Recently, graph pre-training has attracted wide research attention, which aims to learn transferable knowledge from unlabeled graph data so as to improve downstream performance. Despite these recent attempts, the negative transfer is a major issue when applying graph pre-trained models to downstream tasks. Existing works made great efforts on the issue of what to pre-train and how to pre-train by designing a number of graph pre-training and fine-tuning strategies. However, there are indeed cases where no matter how advanced the strategy is, the "pre-train and fine-tune" paradigm still cannot achieve clear benefits. This paper introduces a generic framework W2PGNN to answer the crucial question of when to pre-train (i.e., in what situations could we take advantage of graph pre-training) before performing effortful pre-training or fine-tuning. We start from a new perspective to explore the complex generative mechanisms from the pre-training data to downstream data. In particular, W2PGNN first fits the pre-training data into graphon bases, each element of graphon basis (i.e., a graphon) identifies a fundamental transferable pattern shared by a collection of pre-training graphs. All convex combinations of graphon bases give rise to a generator space, from which graphs generated form the solution space for those downstream data that can benefit from pre-training. In this manner, the feasibility of pre-training can be quantified as the generation probability of the downstream data from any generator in the generator space. W2PGNN provides three broad applications, including providing the application scope of graph pre-trained models, quantifying the feasibility of performing pre-training, and helping select pre-training data to enhance downstream performance. We give a theoretically sound solution for the first application and extensive empirical justifications for the latter two applications.
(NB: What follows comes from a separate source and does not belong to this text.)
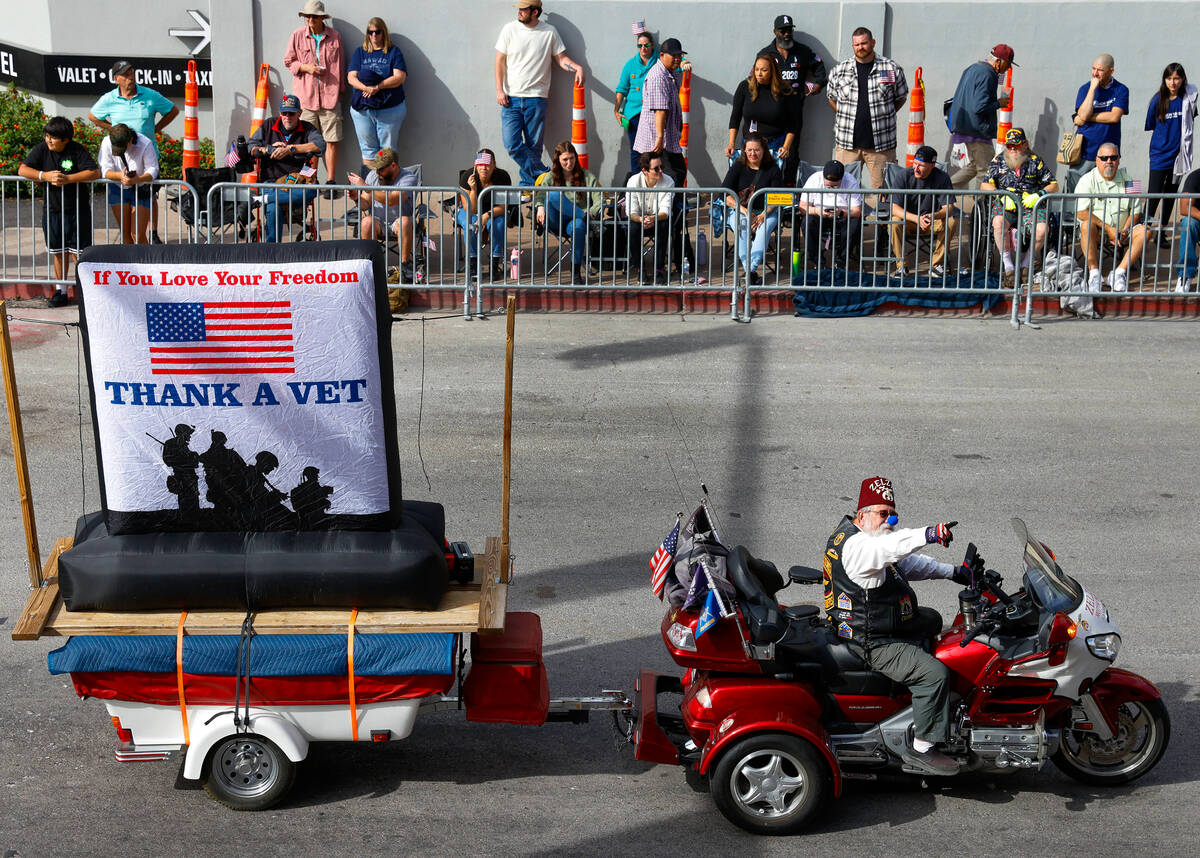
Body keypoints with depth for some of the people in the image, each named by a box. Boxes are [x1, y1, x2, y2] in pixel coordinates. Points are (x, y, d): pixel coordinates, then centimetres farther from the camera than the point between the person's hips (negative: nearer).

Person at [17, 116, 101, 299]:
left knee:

翻译：近期，图预训练因其能从无标签图数据中学习可迁移知识以提升下游任务性能而受到广泛关注。尽管已有诸多尝试，负迁移仍是应用图预训练模型至下游任务时面临的主要问题。现有研究通过设计大量图预训练与微调策略，在“预训练什么”与“如何预训练”方面取得了重要进展。然而，确实存在某些情形，无论采用何等先进的策略，“预训练-微调”范式仍无法带来显著收益。本文提出通用框架W2PGNN，旨在努力进行预训练或微调之前回答关键问题——何时应进行预训练（即，何种情境下能受益于图预训练）。我们从一个全新视角出发，探索从预训练数据到下游数据的复杂生成机制。具体而言，W2PGNN首先将预训练数据拟合至图基元上，每个图基元元素（即一个图基元）识别出一组预训练图共享的基础可迁移模式。图基元的所有凸组合构成生成器空间，由此生成的图则为能受益于预训练的下游数据形成解空间。通过此方式，预训练的可行性可量化为下游数据被生成器空间中任一生成器生成的概率。W2PGNN提供三类广泛应用：界定图预训练模型的应用范围、量化执行预训练的可行性、以及辅助选择预训练数据以增强下游性能。我们对首个应用给出了理论完备的解决方案，并对后两个应用提供了充分的实证验证。